Revise the lines below so that "photographed" becomes "pictured" wherever it occurs, leaving everything else as it is. Omit the pictures from your answer.
** Records for the task follows **
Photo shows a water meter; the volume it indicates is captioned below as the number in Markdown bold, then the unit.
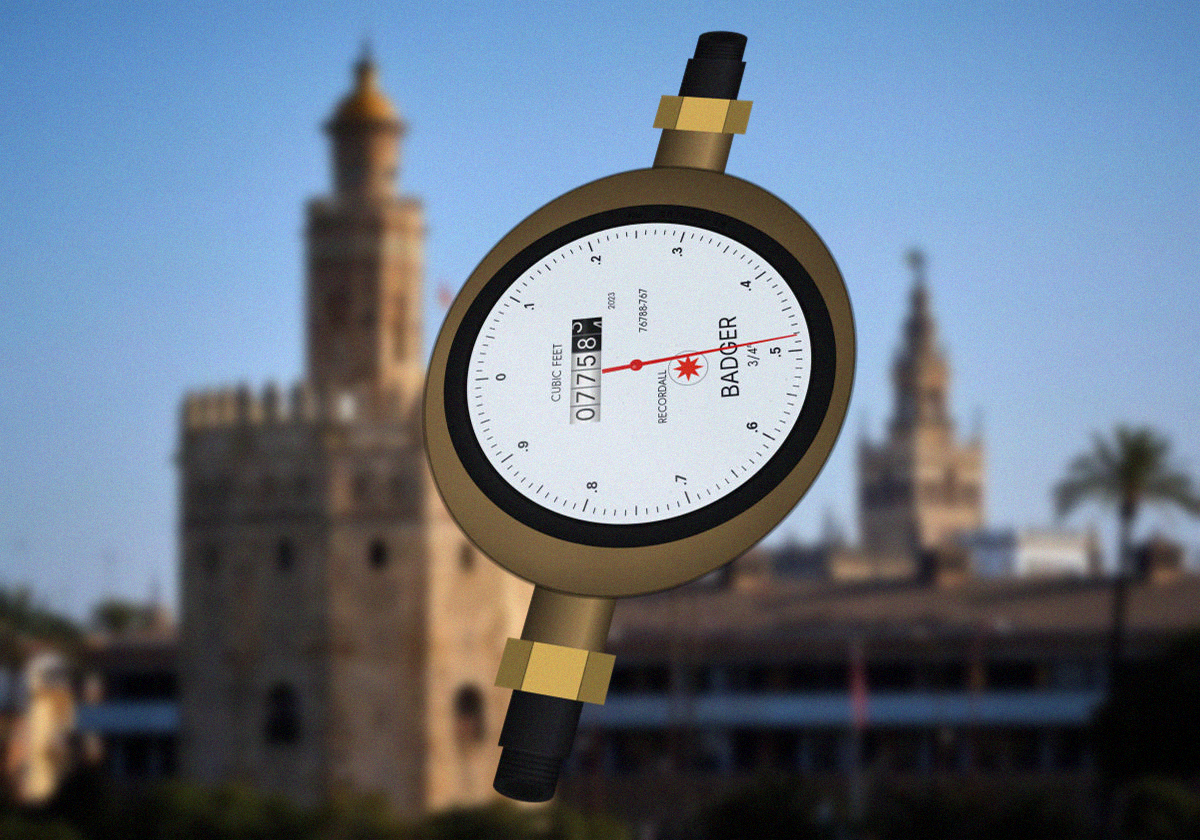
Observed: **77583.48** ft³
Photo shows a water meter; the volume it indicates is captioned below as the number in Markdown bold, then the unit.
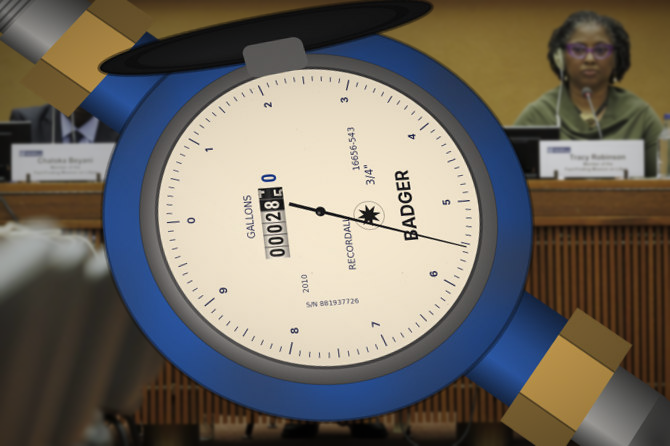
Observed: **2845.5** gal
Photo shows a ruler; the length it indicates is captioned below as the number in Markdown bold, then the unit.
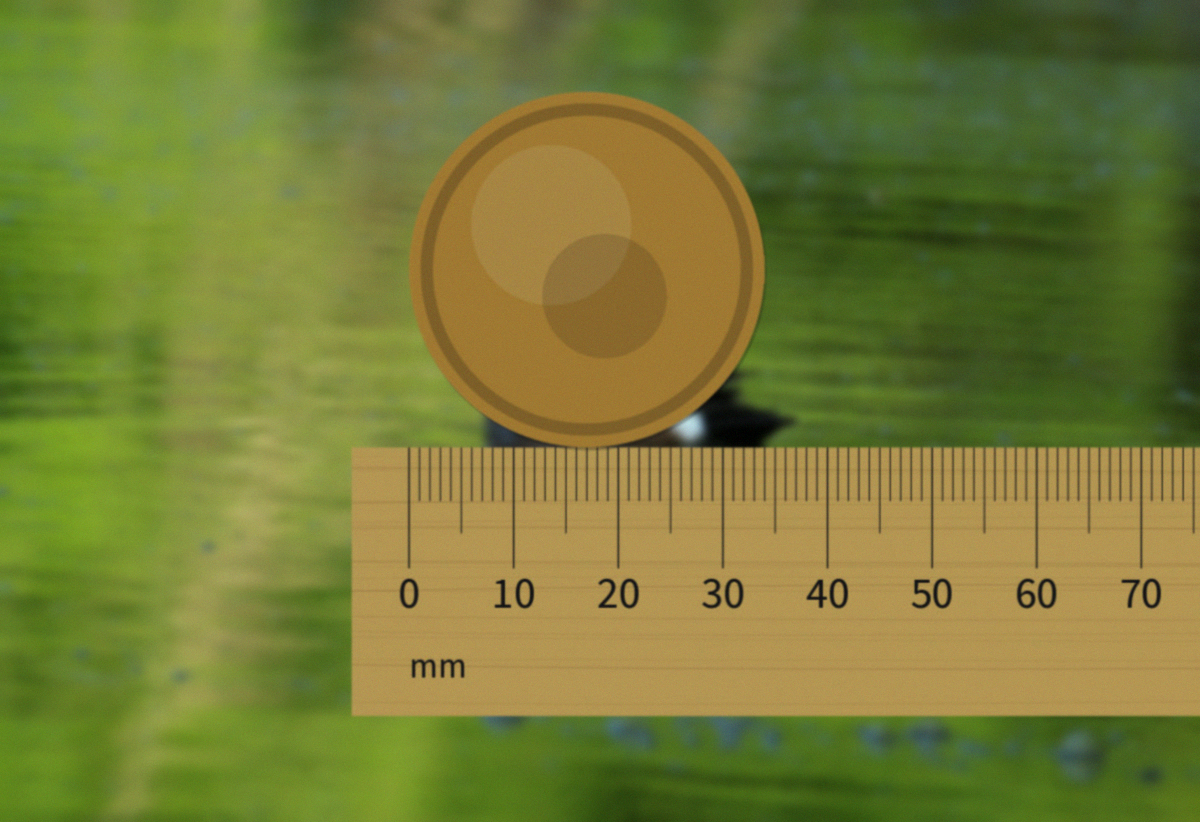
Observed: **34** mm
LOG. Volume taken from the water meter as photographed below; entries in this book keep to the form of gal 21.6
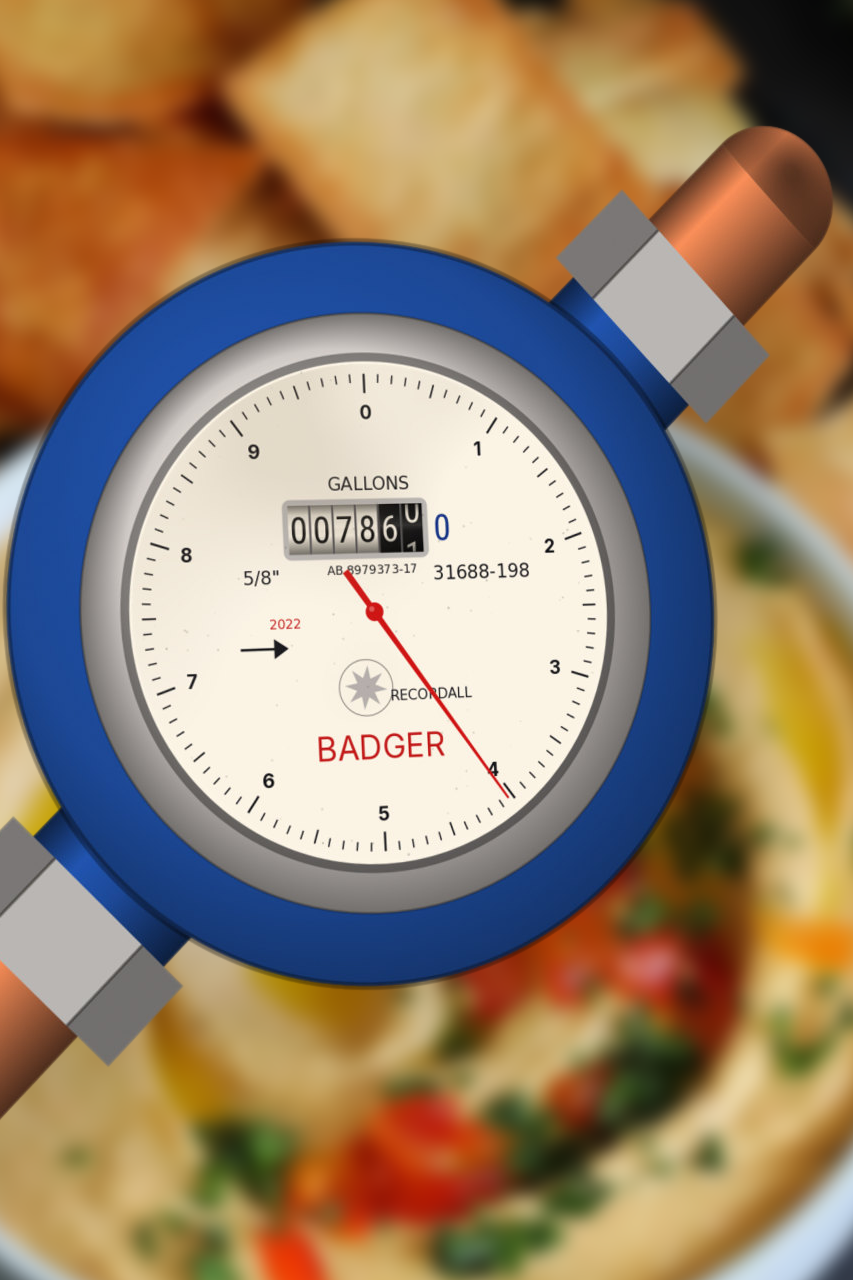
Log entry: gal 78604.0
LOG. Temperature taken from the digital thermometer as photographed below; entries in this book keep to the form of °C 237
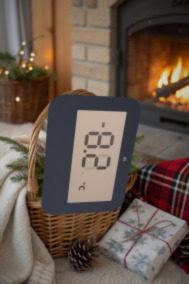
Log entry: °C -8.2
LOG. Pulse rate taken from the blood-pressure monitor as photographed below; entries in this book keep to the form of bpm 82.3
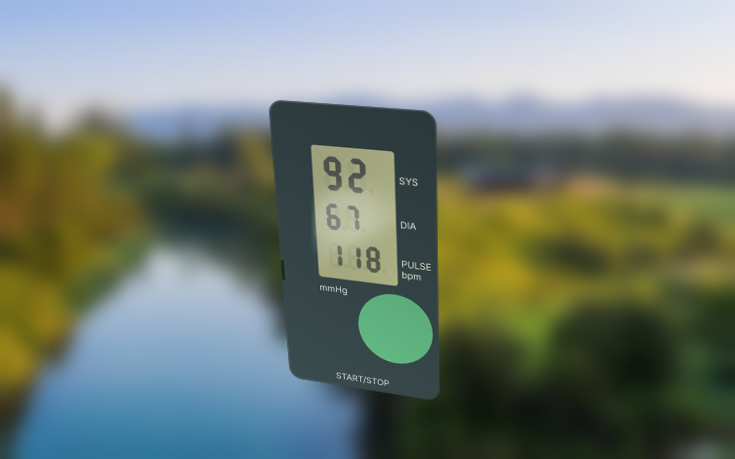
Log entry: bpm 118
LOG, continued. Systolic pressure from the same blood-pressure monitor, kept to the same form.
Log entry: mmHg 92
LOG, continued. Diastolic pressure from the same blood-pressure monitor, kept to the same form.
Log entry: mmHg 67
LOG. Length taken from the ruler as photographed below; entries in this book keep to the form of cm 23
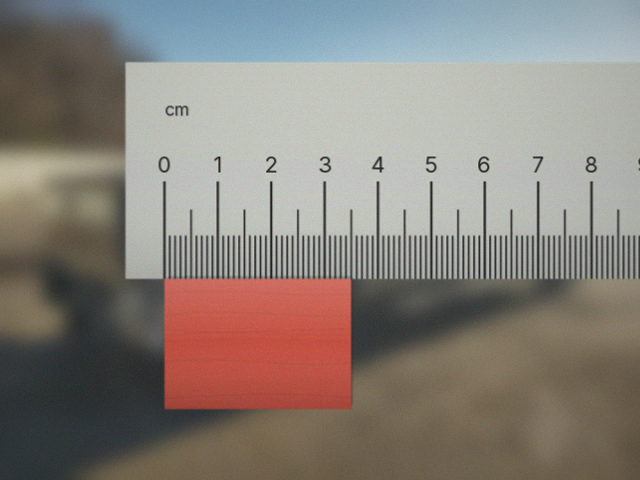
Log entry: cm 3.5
** End of Records for the task **
**Output below:**
Photo shows a water meter; the volume it indicates is captioned below as the number in Markdown bold, then the unit.
Observed: **77583.48** ft³
Photo shows a water meter; the volume it indicates is captioned below as the number in Markdown bold, then the unit.
Observed: **2845.5** gal
Photo shows a ruler; the length it indicates is captioned below as the number in Markdown bold, then the unit.
Observed: **34** mm
LOG. Volume taken from the water meter as pictured below; entries in this book keep to the form of gal 21.6
Log entry: gal 78604.0
LOG. Temperature taken from the digital thermometer as pictured below; entries in this book keep to the form of °C 237
Log entry: °C -8.2
LOG. Pulse rate taken from the blood-pressure monitor as pictured below; entries in this book keep to the form of bpm 82.3
Log entry: bpm 118
LOG, continued. Systolic pressure from the same blood-pressure monitor, kept to the same form.
Log entry: mmHg 92
LOG, continued. Diastolic pressure from the same blood-pressure monitor, kept to the same form.
Log entry: mmHg 67
LOG. Length taken from the ruler as pictured below; entries in this book keep to the form of cm 23
Log entry: cm 3.5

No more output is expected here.